◆ **INSTRUCTIONS FOR THE TASK**
Nothing outside the range below should be printed. Output exactly the lines from the line with "text_box [156, 286, 573, 903]" to the line with "Document page, 1755x1241 pixels.", both included.

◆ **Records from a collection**
##############################
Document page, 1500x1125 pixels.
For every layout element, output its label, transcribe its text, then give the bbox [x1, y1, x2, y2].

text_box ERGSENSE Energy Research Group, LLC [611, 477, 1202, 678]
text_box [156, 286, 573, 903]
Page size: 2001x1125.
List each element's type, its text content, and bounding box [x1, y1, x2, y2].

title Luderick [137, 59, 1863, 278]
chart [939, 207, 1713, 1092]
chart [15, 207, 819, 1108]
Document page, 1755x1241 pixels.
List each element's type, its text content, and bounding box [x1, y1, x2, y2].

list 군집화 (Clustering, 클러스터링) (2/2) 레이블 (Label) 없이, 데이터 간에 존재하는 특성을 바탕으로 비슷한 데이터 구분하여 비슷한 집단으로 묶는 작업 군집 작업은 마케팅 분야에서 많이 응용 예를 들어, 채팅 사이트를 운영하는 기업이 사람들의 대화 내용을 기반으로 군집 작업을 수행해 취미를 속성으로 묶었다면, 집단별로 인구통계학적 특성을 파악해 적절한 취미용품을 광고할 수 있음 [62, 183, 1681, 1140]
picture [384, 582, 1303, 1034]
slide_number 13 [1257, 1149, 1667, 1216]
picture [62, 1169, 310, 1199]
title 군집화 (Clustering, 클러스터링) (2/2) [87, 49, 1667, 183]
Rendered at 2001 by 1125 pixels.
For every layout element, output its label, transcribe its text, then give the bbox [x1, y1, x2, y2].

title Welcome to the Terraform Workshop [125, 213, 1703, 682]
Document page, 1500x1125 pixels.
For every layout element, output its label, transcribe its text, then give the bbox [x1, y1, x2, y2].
##############################
◆ **RESPONSE TO THE TASK**
text_box [156, 286, 573, 903]
Page size: 2001x1125.
List each element's type, its text content, and bounding box [x1, y1, x2, y2].

title Luderick [137, 59, 1863, 278]
chart [939, 207, 1713, 1092]
chart [15, 207, 819, 1108]
Document page, 1755x1241 pixels.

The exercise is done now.